The honorable exceptions to that rule being the aforementioned writers. Ray Bradbury in his short fantasy stories and in novels like Something Wicked This Way Comes, in which he respects the intelligence of the reader--never minding his/her age.
The same can be said of Stephen King in the story of "The Body" for example, or in The Dark Tower series, featuring children and/or teenagers in dangerous situations that serve as rites of passage to adulthood. And, as rites of passages go, there is lots of pain and suffering--but there is also a light at the end of the tunnel.
The story of The Knife of Never Letting Go is deceptively simple: Todd Hewitt, a thirteen-year-old boy, living in a very small, old-fashioned American town by a swamp, suffers a lot because he is the only boy his age, and none of the older boys will talk to him. That happens because of a sort of manhood ritual every boy must undergo at his fourteenth birthday. And, in a month, it will be Todd Hewitt's time.
The first thing you notice is there are no women whatsoever in the town. Every single one of them died because of an alien disease . . . and then we discover that they are not even on Earth, but in a colony which was occupied approximately three decades before.
Upon reaching his home in Prentisstown, where he is raised by two guys who were friends with his parents (both dead now), Todd is suddenly told that he must run away from there, because he simply can't undergo the rite of passage.
Todd doesn't want to flee, and demands to know why this is being asked of him. But there's something else: the same disease that took the lives of the colony's women has also turned every man (and animals, at that) into telepaths. That means Todd can't be told why he must go; Ben and Cillian, his foster parents, can't even think it, for their Noise (that's how they call their thoughts) would be promptly detected by the band of Mayor Prentiss, who rules Prentisstown with an iron fist.
From then on, everything happens so fast it's just impossible to put the book aside. That's because The Knife of Never Letting Go is a page-turner, and that's not simply a cliché. Every ten or fifteen pages, something important happens. A new datum (or packet of data) drops on our laps and we can't ignore it, so we keep on reading the book, following the narrative as if we were right at Todd's side, running away with him. In this respect, Ness follows the tradition founded in science fiction by A.E. Van Vogt, who systematized his writing method, using scenes of 800 words or so where a new complication was added or something resolved. Patrick Ness does the same, and brilliantly.
Ness´ use of language is pretty good.

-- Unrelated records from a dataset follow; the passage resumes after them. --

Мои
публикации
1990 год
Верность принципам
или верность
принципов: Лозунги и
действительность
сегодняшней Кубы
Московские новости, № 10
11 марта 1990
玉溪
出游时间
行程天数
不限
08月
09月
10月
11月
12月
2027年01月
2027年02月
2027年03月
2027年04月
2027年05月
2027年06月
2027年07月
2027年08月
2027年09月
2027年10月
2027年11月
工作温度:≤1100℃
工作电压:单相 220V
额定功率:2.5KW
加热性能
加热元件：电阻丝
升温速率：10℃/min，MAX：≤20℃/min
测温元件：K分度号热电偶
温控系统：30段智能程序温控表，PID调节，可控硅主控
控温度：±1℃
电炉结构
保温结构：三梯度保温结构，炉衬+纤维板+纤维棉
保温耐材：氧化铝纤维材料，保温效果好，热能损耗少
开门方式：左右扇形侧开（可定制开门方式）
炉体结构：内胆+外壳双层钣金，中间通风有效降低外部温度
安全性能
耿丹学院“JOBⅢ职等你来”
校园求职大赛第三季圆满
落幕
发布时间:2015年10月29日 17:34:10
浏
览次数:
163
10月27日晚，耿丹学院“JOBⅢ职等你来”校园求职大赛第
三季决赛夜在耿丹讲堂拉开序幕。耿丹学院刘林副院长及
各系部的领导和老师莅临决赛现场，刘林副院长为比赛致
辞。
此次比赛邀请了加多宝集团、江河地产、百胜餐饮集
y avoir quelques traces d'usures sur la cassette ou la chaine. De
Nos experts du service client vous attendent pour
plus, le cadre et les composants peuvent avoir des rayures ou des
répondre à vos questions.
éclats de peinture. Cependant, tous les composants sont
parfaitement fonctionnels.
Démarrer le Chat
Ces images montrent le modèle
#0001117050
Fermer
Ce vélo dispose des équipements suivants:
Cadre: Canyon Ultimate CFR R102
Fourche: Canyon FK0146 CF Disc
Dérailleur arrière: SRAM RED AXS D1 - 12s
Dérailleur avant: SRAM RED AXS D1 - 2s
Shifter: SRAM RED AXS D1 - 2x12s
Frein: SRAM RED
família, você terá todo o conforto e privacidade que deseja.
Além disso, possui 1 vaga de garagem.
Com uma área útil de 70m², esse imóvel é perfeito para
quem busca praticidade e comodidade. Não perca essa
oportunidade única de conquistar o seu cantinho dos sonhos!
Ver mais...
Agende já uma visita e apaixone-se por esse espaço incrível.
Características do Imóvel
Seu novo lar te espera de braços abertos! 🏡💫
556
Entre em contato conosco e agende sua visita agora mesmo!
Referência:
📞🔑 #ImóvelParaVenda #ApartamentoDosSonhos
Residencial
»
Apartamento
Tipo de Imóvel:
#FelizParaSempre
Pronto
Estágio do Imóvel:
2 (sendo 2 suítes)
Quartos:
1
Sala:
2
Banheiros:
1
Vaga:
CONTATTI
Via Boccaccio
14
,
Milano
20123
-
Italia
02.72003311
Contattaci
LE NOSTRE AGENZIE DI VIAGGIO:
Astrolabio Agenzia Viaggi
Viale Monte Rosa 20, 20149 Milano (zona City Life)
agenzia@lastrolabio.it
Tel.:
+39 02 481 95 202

The personality of Todd Hewitt is also very well-balanced, and, even though he can be a pain in the neck sometimes, the reader sympathizes with him because of all his suffering. Sadly, I can't write more than that, because the novel is so dense and intricate (and at the same time so easy to read) that everything one writes about it can turn out to be a spoiler. But take it easy, readers: I barely touched the surface of the book. There's so much more than the first 60 pages I described--after all, the novel has approximately 470 pages, and many a thing will happen that you won't be expecting.
The Knife of Never Letting Go is also reminiscent of the classic Philip Wylie duology about the end of the world, When Worlds Collide and After Worlds Collide. More so of the second novel, which features as its bottom line the following question: What happens when you arrive at a new world to colonize it and everything goes wrong?
In conclusion, I finished The Knife of Never Letting Go eager to know what happens next. And since this is the first book of a trilogy, we've only skimmed the surface of the story and have so much territory to cover yet in the following two novels...
(This review also appeared in Fantasy Book Critic.)